_What needs to be done_:
Could you switch every "University of South Florida" in the material below to "USF", keeping everything else the same and leaving out any pictures?

_Dataset records_:
•••••

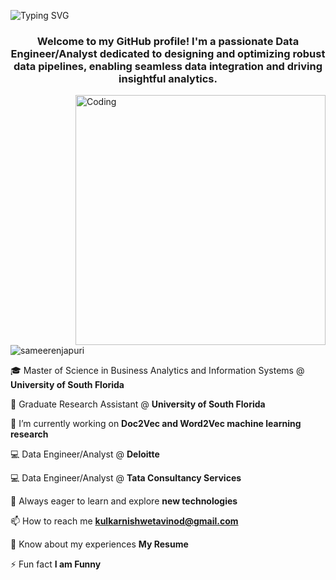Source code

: ![Typing SVG](https://readme-typing-svg.herokuapp.com/?lines=Hi👋,+I'm+Shweta+Kulkarni)
 
<h3 align="center">Welcome to my GitHub profile! I'm a passionate Data Engineer/Analyst dedicated to designing and optimizing robust data pipelines, enabling seamless data integration and driving insightful analytics.</h3>
 
<img align="right" alt="Coding" width="400" src="https://camo.githubusercontent.com/7de37139d0b4c1ce40865e799b446c0e963a3dd8fb68d239707237c40604fa3d/68747470733a2f2f63646e2e6472696262626c652e636f6d2f75736572732f3733303730332f73637265656e73686f74732f363538313234332f6176656e746f2e676966">
 
<p align="left"> <img src="https://komarev.com/ghpvc/?username=sameerenjapuri&label=Profile%20views&color=0e75b6&style=flat" alt="sameerenjapuri" /> </p>
 
 
🎓 Master of Science in Business Analytics and Information Systems @ **University of South Florida**
 
💼 Graduate Research Assistant @ **University of South Florida**
 
🔭 I’m currently working on **Doc2Vec and Word2Vec machine learning research**
 
💻 Data Engineer/Analyst @ **Deloitte**
 
💻 Data Engineer/Analyst @ **Tata Consultancy Services**
 
🌱 Always eager to learn and explore **new technologies**
 
📫 How to reach me **kulkarnishwetavinod@gmail.com**
 
📄 Know about my experiences **My Resume**
 
⚡ Fun fact **I am Funny**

•••••

_Written response_:
Source code

: ![Typing SVG](https://readme-typing-svg.herokuapp.com/?lines=Hi👋,+I'm+Shweta+Kulkarni)
 
<h3 align="center">Welcome to my GitHub profile! I'm a passionate Data Engineer/Analyst dedicated to designing and optimizing robust data pipelines, enabling seamless data integration and driving insightful analytics.</h3>
 
<img align="right" alt="Coding" width="400" src="https://camo.githubusercontent.com/7de37139d0b4c1ce40865e799b446c0e963a3dd8fb68d239707237c40604fa3d/68747470733a2f2f63646e2e6472696262626c652e636f6d2f75736572732f3733303730332f73637265656e73686f74732f363538313234332f6176656e746f2e676966">
 
<p align="left"> <img src="https://komarev.com/ghpvc/?username=sameerenjapuri&label=Profile%20views&color=0e75b6&style=flat" alt="sameerenjapuri" /> </p>
 
 
🎓 Master of Science in Business Analytics and Information Systems @ **USF**
 
💼 Graduate Research Assistant @ **USF**
 
🔭 I’m currently working on **Doc2Vec and Word2Vec machine learning research**
 
💻 Data Engineer/Analyst @ **Deloitte**
 
💻 Data Engineer/Analyst @ **Tata Consultancy Services**
 
🌱 Always eager to learn and explore **new technologies**
 
📫 How to reach me **kulkarnishwetavinod@gmail.com**
 
📄 Know about my experiences **My Resume**
 
⚡ Fun fact **I am Funny**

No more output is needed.